La Ditta Individuale "Il Reggino" di Maurizo Gangemi, editrice de "Il Reggino", anorma della legge n. 28 del 22 febbraio 2000 nonché Delibera n. 139/14/CONS dell'Autorità per le Garanzie nelle Comunicazioni, pubblicata su Gazzetta Ufficiale della Repubblica Italiana, comunica che intende diffondere messaggi pubblicitari elettorali a pagamento con le seguenti modalità:

 

1) la pubblicazione degli avvisi è consentita fino al 24 ottobre 2014 compreso e fino al 7 novembre 2014 compreso per gli eventuali ballottaggi; 2) tutti i soggetti politici aventi diritto avranno garantita la parità di accesso agli spazi per messaggi politici elettorali; 3) sono ammesse soltanto le forme di messaggio politico previste dalla norma vigente e dalle deliberazioni dell'Autorità per le Garanzie nelle Comunicazioni; 4) tutte le inserzioni devono recare la dicitura "messaggio politico elettorale" ed indicare il soggetto politico committente; 5) è possibile rivolgersi all'Editore/Direttore ai seguenti recapiti: mobile 349.1956789 o mail mauriziogangemi@gmail.com; 6) le tariffe per l'accesso agli spazi elettorali sono le seguenti: "base": nr. 1 banner con eventuale collegamento al sito web prescelto nello spazio "sponsor" (colonna a destra della home) e nr. 1 comunicato stampa a cura del partito/candidato nella sezione "Redazionali" nel "Menu principale" € 100,00* (cento/00); "plus": nr. 1 banner con eventuale collegamento al sito web prescelto nello spazio "sponsor" (colonna a destra della home) e nr. 10 comunicati stampa a cura del partito/candidato nella sezione "Redazionali" nel "Menu principale" € 200,00* (duecento/00); "surplus": nr. 1 banner con eventuale collegamento al sito web prescelto nello spazio "sponsor" (colonna a destra della home) e nr. 20 comunicati stampa a cura del partito/candidato nella sezione "Redazionali" nel "Menu principale" € 300,00* (trecento/00); "super surplus": nr. 1 banner con eventuale collegamento al sito web prescelto nello spazio "sponsor" (colonna a destra della home) e nr. 30 comunicati stampa a cura del partito/candidato nella sezione "Redazionali" nel "Menu principale" € 400,00* (quattrocento/00).

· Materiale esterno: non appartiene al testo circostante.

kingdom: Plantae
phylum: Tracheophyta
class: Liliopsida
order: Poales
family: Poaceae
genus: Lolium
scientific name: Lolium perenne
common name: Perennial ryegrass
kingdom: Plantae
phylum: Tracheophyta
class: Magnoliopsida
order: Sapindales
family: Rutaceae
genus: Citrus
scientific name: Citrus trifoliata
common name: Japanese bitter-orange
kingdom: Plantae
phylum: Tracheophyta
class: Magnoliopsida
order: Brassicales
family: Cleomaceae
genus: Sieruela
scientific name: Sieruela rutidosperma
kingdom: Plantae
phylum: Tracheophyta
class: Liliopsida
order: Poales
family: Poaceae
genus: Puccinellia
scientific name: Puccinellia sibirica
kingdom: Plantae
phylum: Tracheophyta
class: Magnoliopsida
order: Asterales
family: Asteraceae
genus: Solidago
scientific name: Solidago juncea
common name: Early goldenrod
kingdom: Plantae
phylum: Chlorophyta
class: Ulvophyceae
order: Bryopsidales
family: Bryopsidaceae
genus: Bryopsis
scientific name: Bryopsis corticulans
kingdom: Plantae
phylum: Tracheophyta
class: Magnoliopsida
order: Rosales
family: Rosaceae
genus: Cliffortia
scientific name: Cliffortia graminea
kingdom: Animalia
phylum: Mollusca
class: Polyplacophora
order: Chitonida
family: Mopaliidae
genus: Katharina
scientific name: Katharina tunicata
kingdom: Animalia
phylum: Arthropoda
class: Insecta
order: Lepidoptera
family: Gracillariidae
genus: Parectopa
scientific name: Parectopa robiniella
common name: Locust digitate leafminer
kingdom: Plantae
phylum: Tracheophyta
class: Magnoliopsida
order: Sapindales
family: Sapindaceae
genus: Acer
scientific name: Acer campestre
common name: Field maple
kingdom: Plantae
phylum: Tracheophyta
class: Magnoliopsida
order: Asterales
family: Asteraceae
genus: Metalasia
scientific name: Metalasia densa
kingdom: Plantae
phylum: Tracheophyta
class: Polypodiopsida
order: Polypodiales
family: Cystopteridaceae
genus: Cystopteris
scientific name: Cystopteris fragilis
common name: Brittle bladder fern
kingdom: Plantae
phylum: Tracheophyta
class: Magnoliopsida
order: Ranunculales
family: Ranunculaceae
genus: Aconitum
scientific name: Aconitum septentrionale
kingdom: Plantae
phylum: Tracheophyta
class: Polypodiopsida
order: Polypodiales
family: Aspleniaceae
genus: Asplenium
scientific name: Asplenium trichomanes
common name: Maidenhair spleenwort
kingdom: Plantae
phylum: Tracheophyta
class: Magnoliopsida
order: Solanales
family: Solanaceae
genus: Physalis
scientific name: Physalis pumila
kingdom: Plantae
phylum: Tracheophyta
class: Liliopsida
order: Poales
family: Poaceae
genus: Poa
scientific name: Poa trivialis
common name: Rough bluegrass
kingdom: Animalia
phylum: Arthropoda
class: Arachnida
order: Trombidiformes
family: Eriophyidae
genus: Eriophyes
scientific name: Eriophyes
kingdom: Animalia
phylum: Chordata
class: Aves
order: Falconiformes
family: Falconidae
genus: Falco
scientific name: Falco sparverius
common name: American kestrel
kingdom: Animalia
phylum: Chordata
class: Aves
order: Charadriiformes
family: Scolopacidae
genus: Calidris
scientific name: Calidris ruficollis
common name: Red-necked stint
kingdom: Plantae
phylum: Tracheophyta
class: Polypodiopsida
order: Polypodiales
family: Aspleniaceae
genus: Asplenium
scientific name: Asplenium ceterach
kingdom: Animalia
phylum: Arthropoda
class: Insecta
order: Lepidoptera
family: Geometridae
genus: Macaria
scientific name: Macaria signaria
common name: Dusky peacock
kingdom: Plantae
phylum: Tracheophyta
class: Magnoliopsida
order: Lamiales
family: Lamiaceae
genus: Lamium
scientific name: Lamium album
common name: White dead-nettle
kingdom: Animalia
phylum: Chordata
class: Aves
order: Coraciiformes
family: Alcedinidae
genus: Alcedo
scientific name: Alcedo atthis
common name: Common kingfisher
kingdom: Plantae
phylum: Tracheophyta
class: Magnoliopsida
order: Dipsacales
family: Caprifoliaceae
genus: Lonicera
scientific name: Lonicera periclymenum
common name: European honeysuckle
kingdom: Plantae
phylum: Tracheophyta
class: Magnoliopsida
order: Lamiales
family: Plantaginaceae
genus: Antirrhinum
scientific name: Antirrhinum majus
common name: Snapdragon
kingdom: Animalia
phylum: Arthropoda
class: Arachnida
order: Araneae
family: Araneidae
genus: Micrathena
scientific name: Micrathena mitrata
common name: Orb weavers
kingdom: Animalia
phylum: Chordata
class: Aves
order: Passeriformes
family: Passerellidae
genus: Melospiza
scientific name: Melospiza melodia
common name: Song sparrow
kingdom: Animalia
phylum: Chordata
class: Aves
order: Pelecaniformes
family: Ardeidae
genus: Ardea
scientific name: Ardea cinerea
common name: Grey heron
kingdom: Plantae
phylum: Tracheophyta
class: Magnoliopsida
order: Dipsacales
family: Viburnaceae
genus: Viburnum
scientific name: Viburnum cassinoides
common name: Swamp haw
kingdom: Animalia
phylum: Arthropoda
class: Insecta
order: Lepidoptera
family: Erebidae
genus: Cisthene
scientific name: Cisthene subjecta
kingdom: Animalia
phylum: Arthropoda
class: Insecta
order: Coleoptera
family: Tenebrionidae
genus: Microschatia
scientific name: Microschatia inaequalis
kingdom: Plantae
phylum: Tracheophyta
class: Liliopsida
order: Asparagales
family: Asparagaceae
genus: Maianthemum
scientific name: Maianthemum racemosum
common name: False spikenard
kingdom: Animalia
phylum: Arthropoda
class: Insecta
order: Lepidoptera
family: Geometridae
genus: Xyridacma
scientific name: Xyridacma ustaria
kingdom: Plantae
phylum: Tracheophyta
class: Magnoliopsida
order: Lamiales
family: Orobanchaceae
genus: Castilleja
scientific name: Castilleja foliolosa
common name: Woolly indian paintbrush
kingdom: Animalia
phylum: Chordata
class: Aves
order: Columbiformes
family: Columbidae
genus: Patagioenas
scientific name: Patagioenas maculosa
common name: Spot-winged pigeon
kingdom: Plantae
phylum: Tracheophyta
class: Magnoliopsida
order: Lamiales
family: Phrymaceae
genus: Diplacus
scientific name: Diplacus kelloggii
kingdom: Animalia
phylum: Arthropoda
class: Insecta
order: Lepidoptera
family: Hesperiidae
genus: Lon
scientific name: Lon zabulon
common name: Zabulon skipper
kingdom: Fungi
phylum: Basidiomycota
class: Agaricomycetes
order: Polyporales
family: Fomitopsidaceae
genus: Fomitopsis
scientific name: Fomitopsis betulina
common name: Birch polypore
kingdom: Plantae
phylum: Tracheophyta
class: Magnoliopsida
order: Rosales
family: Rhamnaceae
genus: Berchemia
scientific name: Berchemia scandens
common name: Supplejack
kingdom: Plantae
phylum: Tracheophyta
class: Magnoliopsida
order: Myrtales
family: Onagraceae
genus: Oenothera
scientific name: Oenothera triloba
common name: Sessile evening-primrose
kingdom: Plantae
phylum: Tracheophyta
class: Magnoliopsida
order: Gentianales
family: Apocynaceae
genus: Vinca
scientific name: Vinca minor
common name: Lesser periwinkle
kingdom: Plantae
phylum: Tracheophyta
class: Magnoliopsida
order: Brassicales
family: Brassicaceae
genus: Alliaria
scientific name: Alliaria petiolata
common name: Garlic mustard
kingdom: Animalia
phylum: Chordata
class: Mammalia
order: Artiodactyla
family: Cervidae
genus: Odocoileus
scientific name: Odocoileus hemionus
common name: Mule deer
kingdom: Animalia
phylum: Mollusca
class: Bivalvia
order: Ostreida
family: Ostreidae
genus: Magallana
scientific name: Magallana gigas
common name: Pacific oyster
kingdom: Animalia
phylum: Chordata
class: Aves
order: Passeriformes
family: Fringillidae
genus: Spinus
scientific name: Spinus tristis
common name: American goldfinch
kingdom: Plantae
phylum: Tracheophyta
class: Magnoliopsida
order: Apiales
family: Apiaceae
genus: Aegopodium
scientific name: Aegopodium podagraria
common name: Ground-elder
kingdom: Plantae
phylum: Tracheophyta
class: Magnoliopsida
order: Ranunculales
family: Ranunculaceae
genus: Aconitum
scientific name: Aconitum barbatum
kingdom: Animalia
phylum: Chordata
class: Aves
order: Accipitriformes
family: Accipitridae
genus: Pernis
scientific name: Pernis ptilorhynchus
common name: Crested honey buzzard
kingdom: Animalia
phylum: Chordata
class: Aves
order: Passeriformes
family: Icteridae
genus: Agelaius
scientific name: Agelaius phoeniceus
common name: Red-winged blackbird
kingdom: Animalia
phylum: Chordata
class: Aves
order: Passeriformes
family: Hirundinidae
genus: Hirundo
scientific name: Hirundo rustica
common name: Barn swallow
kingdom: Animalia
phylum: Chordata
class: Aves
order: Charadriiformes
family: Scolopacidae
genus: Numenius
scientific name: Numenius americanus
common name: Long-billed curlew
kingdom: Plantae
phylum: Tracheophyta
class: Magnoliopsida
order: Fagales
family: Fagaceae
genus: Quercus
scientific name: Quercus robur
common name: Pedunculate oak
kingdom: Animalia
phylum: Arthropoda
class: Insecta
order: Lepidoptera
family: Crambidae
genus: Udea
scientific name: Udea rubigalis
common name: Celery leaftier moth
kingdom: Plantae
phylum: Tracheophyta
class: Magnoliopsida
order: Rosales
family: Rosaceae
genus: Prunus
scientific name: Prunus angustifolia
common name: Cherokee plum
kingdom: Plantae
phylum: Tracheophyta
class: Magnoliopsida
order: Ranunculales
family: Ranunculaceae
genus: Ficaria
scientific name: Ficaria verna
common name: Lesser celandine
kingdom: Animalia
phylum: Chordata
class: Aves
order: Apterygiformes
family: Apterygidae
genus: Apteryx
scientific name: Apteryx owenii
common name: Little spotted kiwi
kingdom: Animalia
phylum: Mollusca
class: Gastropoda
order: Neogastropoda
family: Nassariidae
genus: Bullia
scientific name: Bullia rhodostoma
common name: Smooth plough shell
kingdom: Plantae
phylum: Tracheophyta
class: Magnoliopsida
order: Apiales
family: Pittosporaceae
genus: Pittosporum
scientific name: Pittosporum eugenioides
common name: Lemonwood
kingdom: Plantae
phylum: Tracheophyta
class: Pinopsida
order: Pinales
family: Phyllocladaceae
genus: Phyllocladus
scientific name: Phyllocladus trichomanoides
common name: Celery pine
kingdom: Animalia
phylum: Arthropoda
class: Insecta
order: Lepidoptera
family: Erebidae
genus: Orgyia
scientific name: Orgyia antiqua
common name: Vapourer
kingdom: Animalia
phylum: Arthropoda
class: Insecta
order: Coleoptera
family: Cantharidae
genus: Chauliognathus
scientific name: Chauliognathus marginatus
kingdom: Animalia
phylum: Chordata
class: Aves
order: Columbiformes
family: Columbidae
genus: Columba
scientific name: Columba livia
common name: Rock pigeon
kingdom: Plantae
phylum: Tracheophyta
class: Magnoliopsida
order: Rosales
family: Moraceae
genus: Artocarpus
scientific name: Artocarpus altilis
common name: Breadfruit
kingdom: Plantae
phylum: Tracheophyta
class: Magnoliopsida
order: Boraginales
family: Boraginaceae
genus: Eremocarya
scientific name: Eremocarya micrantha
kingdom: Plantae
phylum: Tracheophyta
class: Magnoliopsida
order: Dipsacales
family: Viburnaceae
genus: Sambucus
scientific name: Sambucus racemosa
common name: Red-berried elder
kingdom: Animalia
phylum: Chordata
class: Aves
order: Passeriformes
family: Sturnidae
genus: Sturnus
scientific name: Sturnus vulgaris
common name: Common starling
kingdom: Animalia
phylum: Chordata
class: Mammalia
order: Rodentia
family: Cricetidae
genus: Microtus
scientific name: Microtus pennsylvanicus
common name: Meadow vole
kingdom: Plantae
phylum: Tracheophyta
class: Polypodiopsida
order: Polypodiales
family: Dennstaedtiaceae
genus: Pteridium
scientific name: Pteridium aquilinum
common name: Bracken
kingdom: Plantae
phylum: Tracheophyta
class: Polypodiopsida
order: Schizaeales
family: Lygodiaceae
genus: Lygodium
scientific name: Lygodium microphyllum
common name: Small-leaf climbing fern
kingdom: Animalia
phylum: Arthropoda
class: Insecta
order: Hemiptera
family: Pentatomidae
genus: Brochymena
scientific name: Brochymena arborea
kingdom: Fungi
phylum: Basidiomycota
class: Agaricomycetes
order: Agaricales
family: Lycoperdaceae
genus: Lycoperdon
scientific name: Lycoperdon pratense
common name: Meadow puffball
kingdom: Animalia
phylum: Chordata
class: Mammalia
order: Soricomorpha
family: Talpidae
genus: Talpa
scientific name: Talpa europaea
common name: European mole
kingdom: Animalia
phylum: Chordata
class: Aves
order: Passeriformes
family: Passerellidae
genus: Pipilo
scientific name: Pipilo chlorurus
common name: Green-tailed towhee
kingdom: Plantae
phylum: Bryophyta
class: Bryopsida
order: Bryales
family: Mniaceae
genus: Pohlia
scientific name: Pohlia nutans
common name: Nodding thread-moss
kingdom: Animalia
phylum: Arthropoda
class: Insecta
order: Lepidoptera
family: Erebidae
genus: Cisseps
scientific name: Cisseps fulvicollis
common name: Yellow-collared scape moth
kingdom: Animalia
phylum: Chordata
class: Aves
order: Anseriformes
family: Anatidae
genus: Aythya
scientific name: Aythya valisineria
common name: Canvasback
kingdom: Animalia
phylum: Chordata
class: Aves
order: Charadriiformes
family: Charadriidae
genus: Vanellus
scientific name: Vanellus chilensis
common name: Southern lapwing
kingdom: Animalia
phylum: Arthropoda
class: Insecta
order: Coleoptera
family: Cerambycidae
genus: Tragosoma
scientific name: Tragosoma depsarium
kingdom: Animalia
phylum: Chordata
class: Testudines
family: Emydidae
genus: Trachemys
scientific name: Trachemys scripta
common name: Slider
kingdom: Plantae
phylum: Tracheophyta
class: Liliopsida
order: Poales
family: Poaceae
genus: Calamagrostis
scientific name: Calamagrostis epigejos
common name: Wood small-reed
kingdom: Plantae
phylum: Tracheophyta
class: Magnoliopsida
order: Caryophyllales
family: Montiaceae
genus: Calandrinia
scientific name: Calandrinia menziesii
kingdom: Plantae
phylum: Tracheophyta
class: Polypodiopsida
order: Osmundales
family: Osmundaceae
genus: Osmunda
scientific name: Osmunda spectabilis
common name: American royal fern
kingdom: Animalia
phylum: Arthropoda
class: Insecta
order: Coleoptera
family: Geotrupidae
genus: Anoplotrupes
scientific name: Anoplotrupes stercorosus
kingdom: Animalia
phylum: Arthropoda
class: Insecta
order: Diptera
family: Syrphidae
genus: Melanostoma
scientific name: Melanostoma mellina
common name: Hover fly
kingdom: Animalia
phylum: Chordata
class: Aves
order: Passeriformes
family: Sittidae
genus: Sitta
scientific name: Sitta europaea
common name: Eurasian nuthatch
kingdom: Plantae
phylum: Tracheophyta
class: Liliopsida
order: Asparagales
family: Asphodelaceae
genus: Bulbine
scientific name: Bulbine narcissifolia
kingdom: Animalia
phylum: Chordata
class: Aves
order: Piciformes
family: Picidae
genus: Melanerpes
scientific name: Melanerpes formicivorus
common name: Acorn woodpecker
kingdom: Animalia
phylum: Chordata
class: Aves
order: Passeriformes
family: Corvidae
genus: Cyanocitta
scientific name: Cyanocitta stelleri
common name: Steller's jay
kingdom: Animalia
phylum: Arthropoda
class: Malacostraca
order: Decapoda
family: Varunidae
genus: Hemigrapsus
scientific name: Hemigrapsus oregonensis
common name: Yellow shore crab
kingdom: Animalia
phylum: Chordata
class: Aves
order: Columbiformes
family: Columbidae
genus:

Si precisa, altresì, che: il banner verrà pubblicato entro le 24 ore successive alla ricezione di: logo, proprio indirizzo mail ed eventuale link/URL del sito a cui indirizzare gli utenti interessati; i comunicati stampa saranno pubblicati entro le 24 ore successive alla ricezione. Si precisa, infine, che il materiale inviato dovrà recitare la dicitura "Messaggio elettorale a pagamento" e contenere tutti i dati del "committente". L'Editore/Direttore. * Tutti i costi indicati nel presente tariffario sono da intendersi IVA esclusa.